**Data to examine**
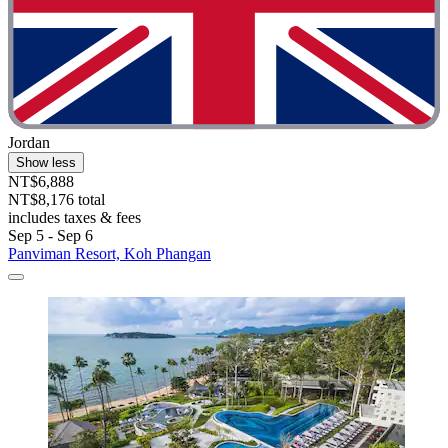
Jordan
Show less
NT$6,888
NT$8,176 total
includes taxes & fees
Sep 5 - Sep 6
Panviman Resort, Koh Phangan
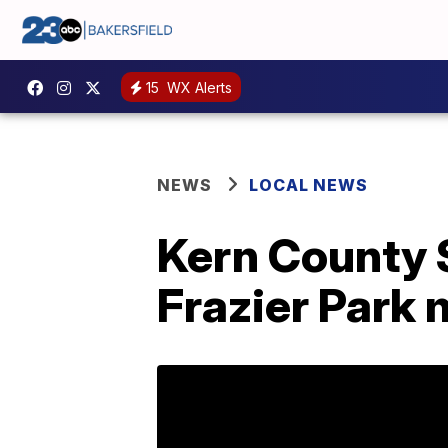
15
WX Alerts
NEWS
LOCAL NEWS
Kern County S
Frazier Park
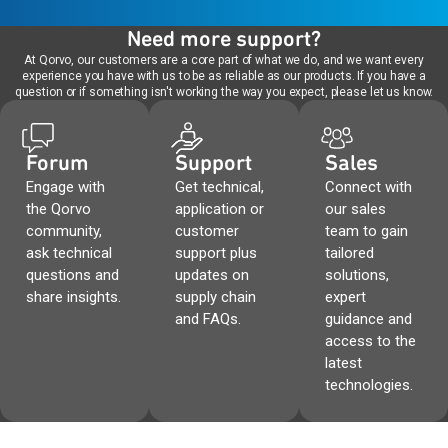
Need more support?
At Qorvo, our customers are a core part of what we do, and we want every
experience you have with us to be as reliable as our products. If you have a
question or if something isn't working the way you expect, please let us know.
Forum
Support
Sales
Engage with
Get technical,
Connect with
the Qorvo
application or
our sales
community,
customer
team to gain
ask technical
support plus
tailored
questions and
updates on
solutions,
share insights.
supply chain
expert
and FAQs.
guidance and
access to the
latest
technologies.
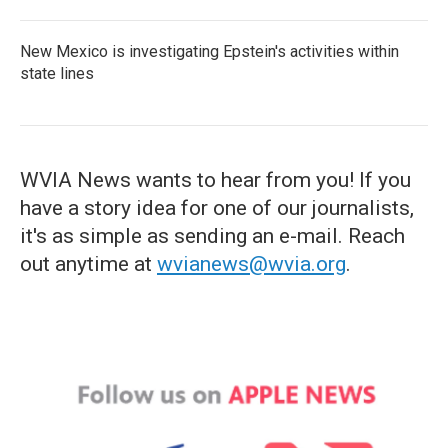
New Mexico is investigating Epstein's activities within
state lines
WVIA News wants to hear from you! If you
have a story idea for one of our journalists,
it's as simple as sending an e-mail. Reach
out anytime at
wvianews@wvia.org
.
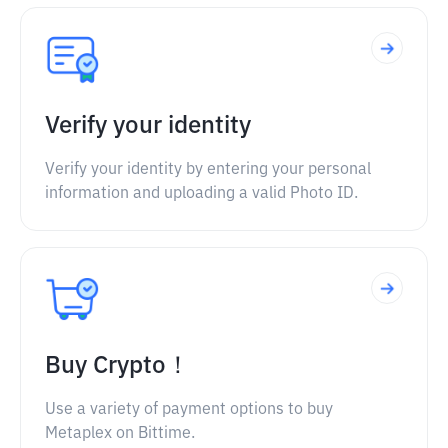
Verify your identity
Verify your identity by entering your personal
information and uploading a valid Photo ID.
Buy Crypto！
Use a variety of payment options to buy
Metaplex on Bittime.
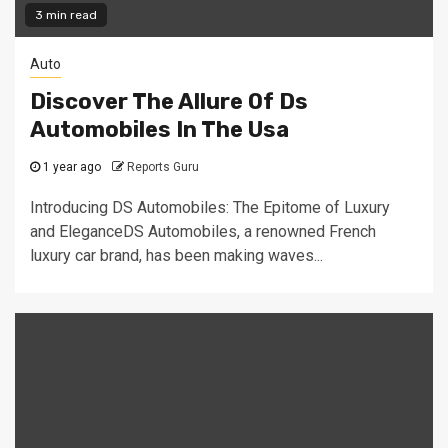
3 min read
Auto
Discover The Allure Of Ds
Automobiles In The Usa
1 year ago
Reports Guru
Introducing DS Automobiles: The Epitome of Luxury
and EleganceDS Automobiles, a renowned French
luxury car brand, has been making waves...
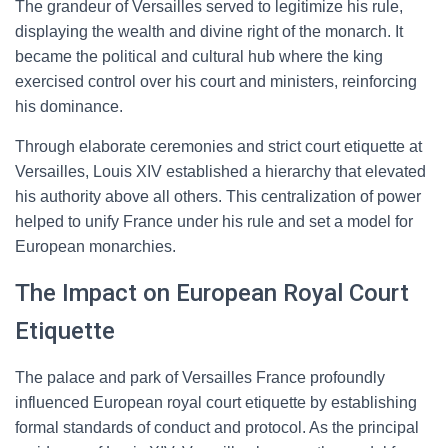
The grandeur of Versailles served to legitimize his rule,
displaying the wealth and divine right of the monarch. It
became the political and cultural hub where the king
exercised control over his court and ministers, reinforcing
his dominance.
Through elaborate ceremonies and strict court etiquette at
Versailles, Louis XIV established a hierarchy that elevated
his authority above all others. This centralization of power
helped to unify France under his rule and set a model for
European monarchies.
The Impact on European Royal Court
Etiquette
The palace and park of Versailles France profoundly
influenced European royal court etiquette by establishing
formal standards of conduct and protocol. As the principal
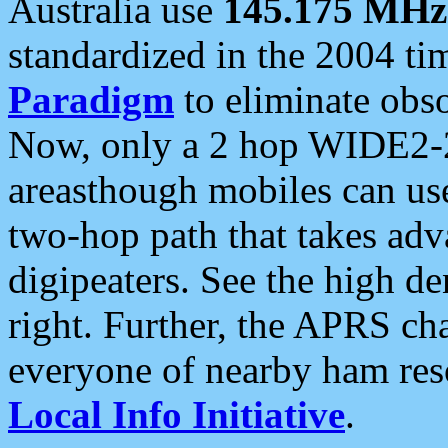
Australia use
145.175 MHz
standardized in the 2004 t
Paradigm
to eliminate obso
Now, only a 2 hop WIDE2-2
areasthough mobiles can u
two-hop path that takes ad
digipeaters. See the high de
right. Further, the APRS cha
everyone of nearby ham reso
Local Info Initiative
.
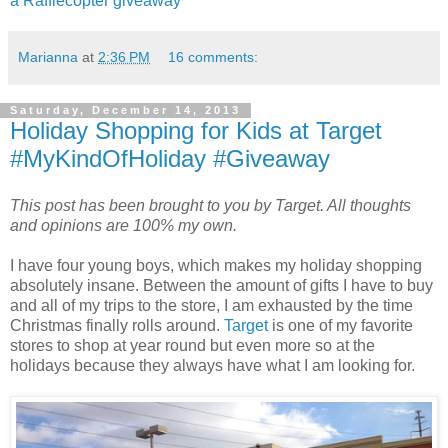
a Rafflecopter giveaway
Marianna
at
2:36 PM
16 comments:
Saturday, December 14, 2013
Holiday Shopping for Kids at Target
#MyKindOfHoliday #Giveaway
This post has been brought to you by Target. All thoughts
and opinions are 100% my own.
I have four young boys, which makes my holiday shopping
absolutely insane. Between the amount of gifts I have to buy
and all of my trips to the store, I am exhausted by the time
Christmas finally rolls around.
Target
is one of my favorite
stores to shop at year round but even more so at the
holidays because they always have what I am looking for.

**Work to be completed**
The answer must be every line from the records above that contains the word "Target", copied in full.

**Written reply**
Holiday Shopping for Kids at Target
This post has been brought to you by Target. All thoughts
Target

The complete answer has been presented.